Significant Rise in Crude Oil Price Predicted as Aberdeen Firm Eyes 6 Acquisitions
“We’ve been here before several times,” said Mr Cross, who built North Sea-focused Dana Petroleum into a £1.9bn business before taking charge at Parkmead in 2011.
OIL and gas entrepreneur Tom Cross has predicted the oil price will rise to above $60 per barrel next year but said the Parkmead Group can make good progress at the current depressed level of around $40/bbl.
Noting the industry is cyclical, Mr Cross forecast market forces would result in a significant increase in crude prices in coming months.

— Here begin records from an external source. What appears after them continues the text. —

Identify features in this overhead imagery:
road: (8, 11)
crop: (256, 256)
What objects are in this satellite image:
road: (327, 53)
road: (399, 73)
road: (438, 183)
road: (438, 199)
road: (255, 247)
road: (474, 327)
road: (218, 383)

Production from big fields around the world is declining at around 15 per cent a year but spending on developing finds and on exploration has virtually dried up.
“We’ve been here before several times,” said Mr Cross, who built North Sea-focused Dana Petroleum into a £1.9bn business before taking charge at Parkmead in 2011.

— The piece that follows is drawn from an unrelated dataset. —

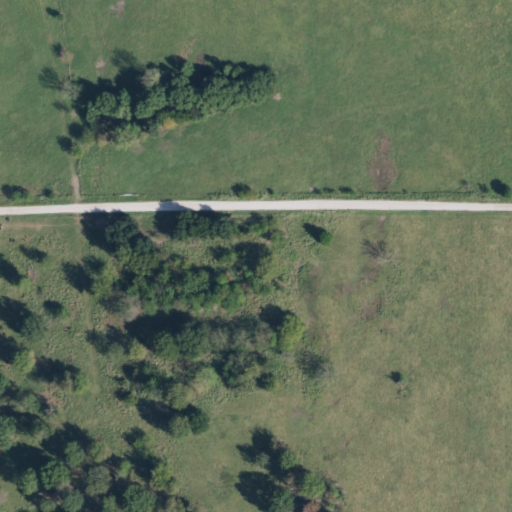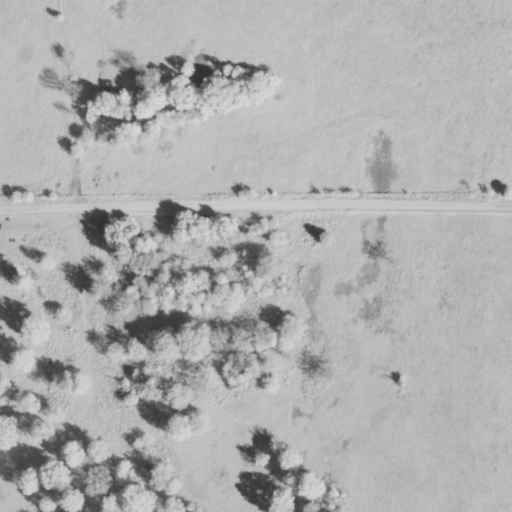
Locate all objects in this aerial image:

“I can see it back above $50 this year and above $60 next year.”
The comments will be studied with interest by firms in the North Sea, where the slump in the crude price since 2014 has taken a heavy toll.
Before George Osborne cut tax rates last week, industry body Oil & Gas UK said 30 per cent of fields in the area were losing money at $50/bbl oil. It reckoned 50 per cent were losing money at $30/bbl, the price reached in January.
Mr Cross said Parkmead would benefit if prices rose as he expected but was not dependent on them increasing.
It is producing gas from four fields in the Netherlands at $14 per barrel oil equivalent.
With cash in the bank and no debt, the firm is in a good position to take advantage of opportunities that have been created by the price fall.
He said lots of assets have been put up for sale at relatively low prices by firms that want to raise cash to service debts. Some firms are in distress.
In March last year Mr Cross said the downturn had created opportunities to make cheeky offers for assets. Prices have fallen since then.
Parkmead is analysing 11 potential acquisitions, including six in the UK. The subjects Include individual assets and entire portfolios.
It has funding in place to spend around $100m (£70m) this year.
However, banks have said they would lend up to $350m.